Anche a Sansepolcro ti trovo “in periferia”, ma allora è un vizio!
Sì. Appena appena fuori. Due passi e sono nel centro. Due passi e sono fuori. È la mia postazione preferita. Quasi una filosofia di vita.
Perché hai deciso di realizzare maglioni con frasi ironiche ricamate a mano? Come è nato Almeno Nevicasse? Con chi collabori?
In realtà questo lavoro dei maglioni non è nato con una progettualità. Se Dio vuole è nato senza nessuna progettualità. Ho solo iniziato a ricamare delle maglie che avevo in casa. Era un periodo di grandi vuoti, buchi, estrema perplessità. Ho ricamato il primo maglione con la scritta “Almeno nevicasse” che era settembre: era solo un semplice “almeno succedesse qualsiasi cosa”. Un grido. Poi da lì ho seguito il getto di parole che erano legate allo stato d’animo che avevo in quel momento. Per me parole devastanti, per le persone parole divertenti. Il passo successivo invece è stato quello di lavorare sulle parole in maniera pensata e studiata. Un lavoro che da anni faccio in teatro, quando scrivo, quando ascolto. Con me, sempre con me, Rebecca Ihle, costumista creativa meravigliosa. Unica.

______________________________

Compiti da svolgere —
• 1. Nell'intervista sui maglioni ricamati, in che mese è stato ricamato il primo maglione con la scritta "Almeno nevicasse"?
• 2. Prosegui l'intervista sui maglioni ricamati a mano dopo la sua ultima frase.

Voci fornite —

______________________________

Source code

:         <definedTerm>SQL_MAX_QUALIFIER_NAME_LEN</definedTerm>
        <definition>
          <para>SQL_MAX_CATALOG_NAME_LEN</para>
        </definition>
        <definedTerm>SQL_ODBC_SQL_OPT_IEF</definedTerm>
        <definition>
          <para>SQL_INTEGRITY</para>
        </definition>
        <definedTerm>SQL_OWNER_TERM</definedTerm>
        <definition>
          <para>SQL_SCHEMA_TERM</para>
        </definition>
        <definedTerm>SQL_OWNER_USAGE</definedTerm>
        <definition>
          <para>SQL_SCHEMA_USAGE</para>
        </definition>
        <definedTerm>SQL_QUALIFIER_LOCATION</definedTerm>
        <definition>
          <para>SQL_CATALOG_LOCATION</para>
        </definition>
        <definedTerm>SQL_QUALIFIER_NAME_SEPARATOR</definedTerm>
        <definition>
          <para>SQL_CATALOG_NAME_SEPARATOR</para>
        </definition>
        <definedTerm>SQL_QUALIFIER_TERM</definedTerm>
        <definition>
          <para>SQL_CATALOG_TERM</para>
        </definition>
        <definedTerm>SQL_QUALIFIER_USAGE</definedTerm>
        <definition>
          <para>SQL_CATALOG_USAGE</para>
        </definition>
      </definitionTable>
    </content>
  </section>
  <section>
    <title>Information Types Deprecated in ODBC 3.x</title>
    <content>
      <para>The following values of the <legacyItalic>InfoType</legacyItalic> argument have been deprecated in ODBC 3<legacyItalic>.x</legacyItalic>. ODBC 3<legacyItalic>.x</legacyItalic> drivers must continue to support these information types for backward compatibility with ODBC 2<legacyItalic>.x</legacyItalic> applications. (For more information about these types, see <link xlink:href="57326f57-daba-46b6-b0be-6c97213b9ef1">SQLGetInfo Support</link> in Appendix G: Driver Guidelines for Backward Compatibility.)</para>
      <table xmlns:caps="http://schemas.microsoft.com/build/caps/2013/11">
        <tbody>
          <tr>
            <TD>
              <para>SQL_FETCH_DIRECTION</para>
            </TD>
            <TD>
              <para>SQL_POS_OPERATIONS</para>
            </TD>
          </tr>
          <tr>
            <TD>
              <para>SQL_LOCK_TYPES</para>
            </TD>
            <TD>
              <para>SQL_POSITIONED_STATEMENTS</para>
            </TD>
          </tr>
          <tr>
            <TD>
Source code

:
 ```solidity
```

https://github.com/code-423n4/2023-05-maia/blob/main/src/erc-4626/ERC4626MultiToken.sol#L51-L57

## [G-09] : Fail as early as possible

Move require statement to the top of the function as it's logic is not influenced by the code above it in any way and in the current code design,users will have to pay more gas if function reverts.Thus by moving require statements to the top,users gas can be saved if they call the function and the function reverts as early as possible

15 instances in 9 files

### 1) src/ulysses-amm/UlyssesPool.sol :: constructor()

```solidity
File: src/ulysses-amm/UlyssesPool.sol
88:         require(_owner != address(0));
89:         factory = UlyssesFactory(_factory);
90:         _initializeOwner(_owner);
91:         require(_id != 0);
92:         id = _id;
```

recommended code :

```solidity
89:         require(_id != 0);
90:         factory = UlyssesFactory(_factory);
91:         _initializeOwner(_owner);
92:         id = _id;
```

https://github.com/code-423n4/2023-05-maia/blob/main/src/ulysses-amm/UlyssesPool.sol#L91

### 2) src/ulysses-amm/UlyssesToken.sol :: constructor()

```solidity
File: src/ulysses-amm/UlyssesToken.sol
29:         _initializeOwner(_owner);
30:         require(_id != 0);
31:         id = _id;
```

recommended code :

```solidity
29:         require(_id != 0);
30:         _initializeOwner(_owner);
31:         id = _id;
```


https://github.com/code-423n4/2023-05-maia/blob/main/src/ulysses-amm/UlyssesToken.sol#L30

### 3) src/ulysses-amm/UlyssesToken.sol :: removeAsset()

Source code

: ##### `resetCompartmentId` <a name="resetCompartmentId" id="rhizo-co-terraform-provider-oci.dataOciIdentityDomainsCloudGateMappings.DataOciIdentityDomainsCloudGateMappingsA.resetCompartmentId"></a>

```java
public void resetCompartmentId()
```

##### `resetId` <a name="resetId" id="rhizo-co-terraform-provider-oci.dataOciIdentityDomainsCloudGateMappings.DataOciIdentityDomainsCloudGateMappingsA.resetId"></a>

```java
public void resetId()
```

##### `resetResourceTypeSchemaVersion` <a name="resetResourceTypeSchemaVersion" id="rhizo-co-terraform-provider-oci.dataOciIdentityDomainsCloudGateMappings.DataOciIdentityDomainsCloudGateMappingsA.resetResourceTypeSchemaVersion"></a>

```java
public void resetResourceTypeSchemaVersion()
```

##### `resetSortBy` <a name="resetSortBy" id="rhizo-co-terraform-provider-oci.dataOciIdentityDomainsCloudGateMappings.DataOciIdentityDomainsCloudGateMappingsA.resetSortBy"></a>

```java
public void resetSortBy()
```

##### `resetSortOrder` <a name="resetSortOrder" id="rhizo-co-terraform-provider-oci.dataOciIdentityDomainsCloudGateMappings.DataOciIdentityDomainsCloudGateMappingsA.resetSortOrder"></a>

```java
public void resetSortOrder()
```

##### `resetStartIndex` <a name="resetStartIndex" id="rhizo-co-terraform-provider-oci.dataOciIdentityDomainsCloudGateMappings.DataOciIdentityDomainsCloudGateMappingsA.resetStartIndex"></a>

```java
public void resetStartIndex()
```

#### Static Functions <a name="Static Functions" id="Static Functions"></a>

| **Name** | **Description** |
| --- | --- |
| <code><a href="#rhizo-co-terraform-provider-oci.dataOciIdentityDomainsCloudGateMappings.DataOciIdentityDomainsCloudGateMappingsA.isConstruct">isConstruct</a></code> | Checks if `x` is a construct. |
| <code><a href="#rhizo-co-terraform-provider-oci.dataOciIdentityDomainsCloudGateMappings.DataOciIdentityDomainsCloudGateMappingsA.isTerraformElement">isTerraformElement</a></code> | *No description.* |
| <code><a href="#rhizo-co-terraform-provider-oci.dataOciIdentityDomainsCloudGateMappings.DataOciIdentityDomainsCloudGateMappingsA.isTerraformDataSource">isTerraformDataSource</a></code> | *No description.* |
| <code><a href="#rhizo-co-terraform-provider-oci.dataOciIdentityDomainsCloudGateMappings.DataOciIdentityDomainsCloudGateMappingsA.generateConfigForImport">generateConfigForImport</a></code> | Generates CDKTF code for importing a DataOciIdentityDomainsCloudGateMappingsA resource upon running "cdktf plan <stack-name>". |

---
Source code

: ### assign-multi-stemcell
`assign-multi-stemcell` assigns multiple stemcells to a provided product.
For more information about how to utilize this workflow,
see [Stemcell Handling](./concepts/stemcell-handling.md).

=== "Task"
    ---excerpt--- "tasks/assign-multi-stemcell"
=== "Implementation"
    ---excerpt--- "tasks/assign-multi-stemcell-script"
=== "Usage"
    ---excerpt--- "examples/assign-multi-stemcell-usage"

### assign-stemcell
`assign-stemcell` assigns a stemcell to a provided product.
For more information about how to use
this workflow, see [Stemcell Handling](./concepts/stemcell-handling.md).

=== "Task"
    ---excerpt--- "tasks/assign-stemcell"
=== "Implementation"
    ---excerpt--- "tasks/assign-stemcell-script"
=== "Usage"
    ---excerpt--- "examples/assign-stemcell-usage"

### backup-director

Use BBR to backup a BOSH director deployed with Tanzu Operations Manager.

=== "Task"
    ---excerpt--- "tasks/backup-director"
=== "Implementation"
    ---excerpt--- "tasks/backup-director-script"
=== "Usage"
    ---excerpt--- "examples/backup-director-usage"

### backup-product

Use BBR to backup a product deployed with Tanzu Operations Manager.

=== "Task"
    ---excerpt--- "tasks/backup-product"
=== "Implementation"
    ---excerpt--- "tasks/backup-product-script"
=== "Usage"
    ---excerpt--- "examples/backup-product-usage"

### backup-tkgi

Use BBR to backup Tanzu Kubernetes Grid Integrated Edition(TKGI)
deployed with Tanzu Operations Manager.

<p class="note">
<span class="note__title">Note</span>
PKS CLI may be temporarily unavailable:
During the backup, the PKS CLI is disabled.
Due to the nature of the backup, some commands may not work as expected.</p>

______________________________

Risposte ai compiti —
• 1. A settembre.

• 2.
Dimmi quali sono le tue cinque frasi preferite!
Abbi fede – Salvo imprevisti – Non ho detto gioia – Pultroppo – Se ero in te.
Ad un certo punto questo progetto di abbigliamento, che sta avendo un grande successo sia per la visibilità che per il riscontro da parte degli acquirenti, incontra la tua pratica teatrale, fatta di ricerca e performance: mi racconti cosa è successo?
E’ stato un caso anche questo. Sono salita su un treno per Milano, per andare a raccontare il mio lavoro a studenti di moda. Mentre andavo ero perplessa, ma quando li ho incontrati qualcosa è successo. Alla fine della giornata mi sono resa conto di avere fatto quello che solitamente faccio nei laboratori di teatro. Cambiava l’esito finale, che non era una perfomance ma un maglione ricamato.
A Kilowatt stai realizzando uno dei tuoi workshop. Con chi stai lavorando? Raccontami una cosa divertente che ti è capitata!
Sto lavorando con una quindicina di donne di età mista. Alcune fanno parte dell’associazione “il Merletto nella città di Piero”, altre solo curiose che avevano voglia di fare questa esperienza. Tutti i giorni mi diverto con loro. Ci sono state signore che mi hanno detto: “A me non mi far parlare nello spettacolo!”, e che a oggi sono quelle che hanno più battute da dire. Un giorno una ragazza mi ha detto: “Mi dispiace ma io non credo di continuare… credevo di dover solo ricamare e di poter venire qui a non pensare a niente”. Siamo ancora lì ad aspettare che ci dica dove è questo posto. Poi, Simone, lo dico anche a te!
E la restituzione finale? Di cosa si tratterà?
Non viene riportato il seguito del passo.